Figure 3: Total annual % returns for STOXX World AC index
Figure 4: Select STOXX benchmarks’ returns since 2023
Volatility little changed
The EURO STOXX 50® Volatility (VSTOXX®), which tracks EURO STOXX 50 options prices, fell to 13.4 at the end of last month from 13.8 in February. A higher VSTOXX reading suggests investors are paying up for puts that offer insurance against stock price drops. The VDAX-New®, which measures volatility in German equities, eased to 12.8 from 12.9 in February.
Factor investing
The Momentum signal ruled across geographies for a second straight month, according to the STOXX Factor indices (Figure 5). The Low Risk factor repeated February’s position at the bottom of the group.
Figure 5: STOXX Factor (Global) indices’ March risk and return characteristics
Climate benchmarks
Among climate benchmarks, the STOXX® Global 1800 Paris-Aligned Benchmark (PAB) rose 1.6%, as did the STOXX® Global 1800 Climate Transition Benchmark (CTB). The PAB and CTB indices follow the requirements outlined by the European Commission’s climate benchmarks regulation.
Sustainability indices
The STOXX® Global 1800 ESG-X index gained 2.9% in the month. The STOXX® ESG-X indices are versions of traditional, market-capitalization-weighted benchmarks that observe standard responsible exclusions.
Within indices that combine exclusions and best-in-class ESG integration, the EURO STOXX 50® ESG index rose 4.7%. Germany’s DAX® 50 ESG index (+4%), which excludes companies involved in controversial activities and integrates ESG scoring into stock selection, lagged the benchmark DAX’s return in the month.
The STOXX® Global 1800 SRI advanced 3.8%. The STOXX SRI indices apply a rigorous set of carbon emission intensity, compliance and involvement screens, and track the best ESG performers in each industry group within a selection of STOXX benchmarks.
Finally, the DAX® ESG Screened added 3.9% in the month. The index reflects the composition of the DAX benchmark minus companies that fail to pass norms-based and controversial weapons screenings, meet minimum ESG ratings or are involved in certain business activities considered undesirable from a responsible investing perspective.
Thematics, dividend strategies
Only nine of 35 STOXX® Thematic indices outperformed the benchmark STOXX Global 1800 last month. The STOXX® Global Copper and Metals Mining (16%) and STOXX® Global Copper Miners (16.2%) indices stood out with double-digit gains in the month.
Dividend strategies rebounded from two months of losses. The STOXX® Global Maximum Dividend 40 (+4.1% on a net basis) selects only the highest-dividend-yielding stocks. The STOXX® Global Select Dividend 100 (+3.9%) tracks companies with sizeable dividends but also applies a quality filter such as a history of stable payments.
Minimum variance
Minimum variance strategies failed to match the benchmarks’ returns last month against the market’s bullish backdrop. The STOXX® Global 1800 Minimum Variance rose 2.7% and the STOXX® Global 1800 Minimum Variance Unconstrained added 2.6%.

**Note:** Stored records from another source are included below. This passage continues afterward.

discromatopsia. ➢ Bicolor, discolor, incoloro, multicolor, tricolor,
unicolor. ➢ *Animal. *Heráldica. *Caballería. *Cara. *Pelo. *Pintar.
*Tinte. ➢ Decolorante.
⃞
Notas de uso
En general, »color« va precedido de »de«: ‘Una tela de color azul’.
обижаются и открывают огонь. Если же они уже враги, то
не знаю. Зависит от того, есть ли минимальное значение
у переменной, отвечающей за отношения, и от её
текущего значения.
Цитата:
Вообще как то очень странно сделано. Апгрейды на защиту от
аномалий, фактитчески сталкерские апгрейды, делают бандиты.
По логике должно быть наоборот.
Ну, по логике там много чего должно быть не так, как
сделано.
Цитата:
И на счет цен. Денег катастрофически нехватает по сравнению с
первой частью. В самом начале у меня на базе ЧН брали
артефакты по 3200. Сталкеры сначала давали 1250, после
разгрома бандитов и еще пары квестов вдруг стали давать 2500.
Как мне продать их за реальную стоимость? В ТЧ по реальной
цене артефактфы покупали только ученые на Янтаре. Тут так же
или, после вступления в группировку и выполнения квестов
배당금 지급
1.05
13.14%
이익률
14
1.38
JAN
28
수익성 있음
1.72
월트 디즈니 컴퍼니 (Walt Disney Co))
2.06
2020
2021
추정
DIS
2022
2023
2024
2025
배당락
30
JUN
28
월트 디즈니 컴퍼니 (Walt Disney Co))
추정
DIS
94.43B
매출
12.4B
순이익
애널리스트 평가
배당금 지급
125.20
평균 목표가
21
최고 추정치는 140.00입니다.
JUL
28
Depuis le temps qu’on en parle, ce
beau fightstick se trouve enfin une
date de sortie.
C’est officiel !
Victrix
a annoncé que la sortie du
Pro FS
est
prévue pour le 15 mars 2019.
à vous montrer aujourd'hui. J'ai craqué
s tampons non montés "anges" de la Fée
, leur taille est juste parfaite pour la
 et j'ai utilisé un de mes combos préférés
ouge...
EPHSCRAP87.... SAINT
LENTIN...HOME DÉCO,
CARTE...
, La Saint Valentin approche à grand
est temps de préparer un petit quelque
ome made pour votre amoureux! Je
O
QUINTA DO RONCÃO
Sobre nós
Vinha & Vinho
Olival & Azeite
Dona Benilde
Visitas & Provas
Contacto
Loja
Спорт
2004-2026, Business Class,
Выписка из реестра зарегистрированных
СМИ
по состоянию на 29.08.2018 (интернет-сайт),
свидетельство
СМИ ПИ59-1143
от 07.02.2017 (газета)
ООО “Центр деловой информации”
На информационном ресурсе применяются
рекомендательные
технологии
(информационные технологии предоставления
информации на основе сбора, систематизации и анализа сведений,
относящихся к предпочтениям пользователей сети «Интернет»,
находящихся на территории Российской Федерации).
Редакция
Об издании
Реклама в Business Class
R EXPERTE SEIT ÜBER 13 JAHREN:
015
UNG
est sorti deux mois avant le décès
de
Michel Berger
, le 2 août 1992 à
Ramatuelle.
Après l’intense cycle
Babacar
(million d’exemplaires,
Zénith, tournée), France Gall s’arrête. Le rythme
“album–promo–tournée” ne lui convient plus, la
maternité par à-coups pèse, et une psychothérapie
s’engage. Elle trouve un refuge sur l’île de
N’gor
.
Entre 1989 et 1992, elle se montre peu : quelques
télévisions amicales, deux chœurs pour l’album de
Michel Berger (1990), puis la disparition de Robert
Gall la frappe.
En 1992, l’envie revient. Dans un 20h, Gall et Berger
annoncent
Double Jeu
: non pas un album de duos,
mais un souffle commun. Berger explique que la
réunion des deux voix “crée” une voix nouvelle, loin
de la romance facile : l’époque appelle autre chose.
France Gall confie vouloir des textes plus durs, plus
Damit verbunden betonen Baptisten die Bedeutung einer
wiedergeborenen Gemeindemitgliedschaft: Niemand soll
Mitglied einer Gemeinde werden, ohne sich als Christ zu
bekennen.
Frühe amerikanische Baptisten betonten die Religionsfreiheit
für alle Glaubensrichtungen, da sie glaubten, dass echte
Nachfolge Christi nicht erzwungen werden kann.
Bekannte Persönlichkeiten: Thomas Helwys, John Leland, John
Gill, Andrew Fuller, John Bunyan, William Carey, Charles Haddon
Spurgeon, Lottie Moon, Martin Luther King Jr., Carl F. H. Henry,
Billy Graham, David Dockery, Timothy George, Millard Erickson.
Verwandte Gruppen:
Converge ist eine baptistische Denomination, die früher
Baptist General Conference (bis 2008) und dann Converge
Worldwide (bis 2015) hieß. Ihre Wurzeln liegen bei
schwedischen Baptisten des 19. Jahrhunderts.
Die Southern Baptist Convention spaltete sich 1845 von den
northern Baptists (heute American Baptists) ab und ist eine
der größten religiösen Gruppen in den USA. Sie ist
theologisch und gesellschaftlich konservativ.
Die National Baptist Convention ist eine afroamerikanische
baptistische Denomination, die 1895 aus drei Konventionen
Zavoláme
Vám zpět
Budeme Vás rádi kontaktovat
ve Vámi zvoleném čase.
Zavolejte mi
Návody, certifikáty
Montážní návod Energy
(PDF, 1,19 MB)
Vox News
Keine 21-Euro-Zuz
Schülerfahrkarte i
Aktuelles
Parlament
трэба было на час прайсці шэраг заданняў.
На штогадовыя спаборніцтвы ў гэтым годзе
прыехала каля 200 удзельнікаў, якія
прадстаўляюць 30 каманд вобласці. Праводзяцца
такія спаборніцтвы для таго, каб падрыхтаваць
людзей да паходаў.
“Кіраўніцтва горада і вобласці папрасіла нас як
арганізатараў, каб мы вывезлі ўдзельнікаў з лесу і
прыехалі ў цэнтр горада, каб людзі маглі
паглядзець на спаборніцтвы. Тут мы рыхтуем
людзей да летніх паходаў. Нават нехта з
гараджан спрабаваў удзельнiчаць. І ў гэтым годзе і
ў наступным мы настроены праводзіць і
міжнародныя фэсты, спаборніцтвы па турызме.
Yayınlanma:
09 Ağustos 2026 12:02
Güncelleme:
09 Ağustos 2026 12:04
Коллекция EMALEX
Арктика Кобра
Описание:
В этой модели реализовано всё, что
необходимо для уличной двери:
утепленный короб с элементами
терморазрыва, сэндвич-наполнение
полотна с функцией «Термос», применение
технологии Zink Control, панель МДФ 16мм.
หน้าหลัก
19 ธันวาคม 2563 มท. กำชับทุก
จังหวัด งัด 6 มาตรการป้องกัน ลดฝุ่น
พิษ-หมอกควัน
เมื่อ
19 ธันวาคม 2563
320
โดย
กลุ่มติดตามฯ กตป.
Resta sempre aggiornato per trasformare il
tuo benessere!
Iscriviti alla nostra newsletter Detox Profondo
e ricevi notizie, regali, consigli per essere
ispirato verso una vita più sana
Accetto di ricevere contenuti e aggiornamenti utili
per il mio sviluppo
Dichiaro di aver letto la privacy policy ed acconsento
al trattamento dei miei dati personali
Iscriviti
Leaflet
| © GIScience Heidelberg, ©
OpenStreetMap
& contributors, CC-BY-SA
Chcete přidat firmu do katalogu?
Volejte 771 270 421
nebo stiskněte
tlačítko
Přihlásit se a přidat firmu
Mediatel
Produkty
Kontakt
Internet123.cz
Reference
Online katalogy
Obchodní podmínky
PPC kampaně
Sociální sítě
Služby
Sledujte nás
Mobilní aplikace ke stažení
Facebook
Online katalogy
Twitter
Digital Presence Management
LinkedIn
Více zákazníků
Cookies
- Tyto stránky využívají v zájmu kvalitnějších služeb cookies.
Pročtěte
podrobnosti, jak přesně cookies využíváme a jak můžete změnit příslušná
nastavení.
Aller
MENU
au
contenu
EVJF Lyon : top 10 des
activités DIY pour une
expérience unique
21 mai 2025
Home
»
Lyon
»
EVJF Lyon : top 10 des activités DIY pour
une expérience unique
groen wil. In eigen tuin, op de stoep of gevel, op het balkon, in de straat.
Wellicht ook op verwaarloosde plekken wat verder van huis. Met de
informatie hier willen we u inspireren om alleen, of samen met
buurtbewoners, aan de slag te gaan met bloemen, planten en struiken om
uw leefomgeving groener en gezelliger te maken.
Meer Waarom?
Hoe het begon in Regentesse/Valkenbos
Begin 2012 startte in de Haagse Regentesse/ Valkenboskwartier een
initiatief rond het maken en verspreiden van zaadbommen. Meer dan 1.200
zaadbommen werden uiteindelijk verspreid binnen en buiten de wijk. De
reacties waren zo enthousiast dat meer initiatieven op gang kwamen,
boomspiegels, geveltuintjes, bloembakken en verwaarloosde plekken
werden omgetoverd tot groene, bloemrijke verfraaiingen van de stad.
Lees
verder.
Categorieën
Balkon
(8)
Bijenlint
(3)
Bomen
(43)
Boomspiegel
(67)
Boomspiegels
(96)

The STOXX Minimum Variance Indices come in two versions. A constrained version has similar exposure to its market-capitalization-weighted benchmark but with lower risk. The unconstrained version, on the other hand, has more freedom to fulfill its minimum variance mandate within the same universe of stocks.
[1] All results are total returns before taxes unless specified.
[2] Throughout the article, all European indices are quoted in euros, while global, North America, US, Japan and Asia/Pacific indices are in US dollars.
[3] FT, “US jobs figures beat forecasts but downgrades complicate outlook,” March 8, 2024.
[4] Reuters, “Euro zone business activity moves closer to recovery, PMI survey shows,” March 5, 2024.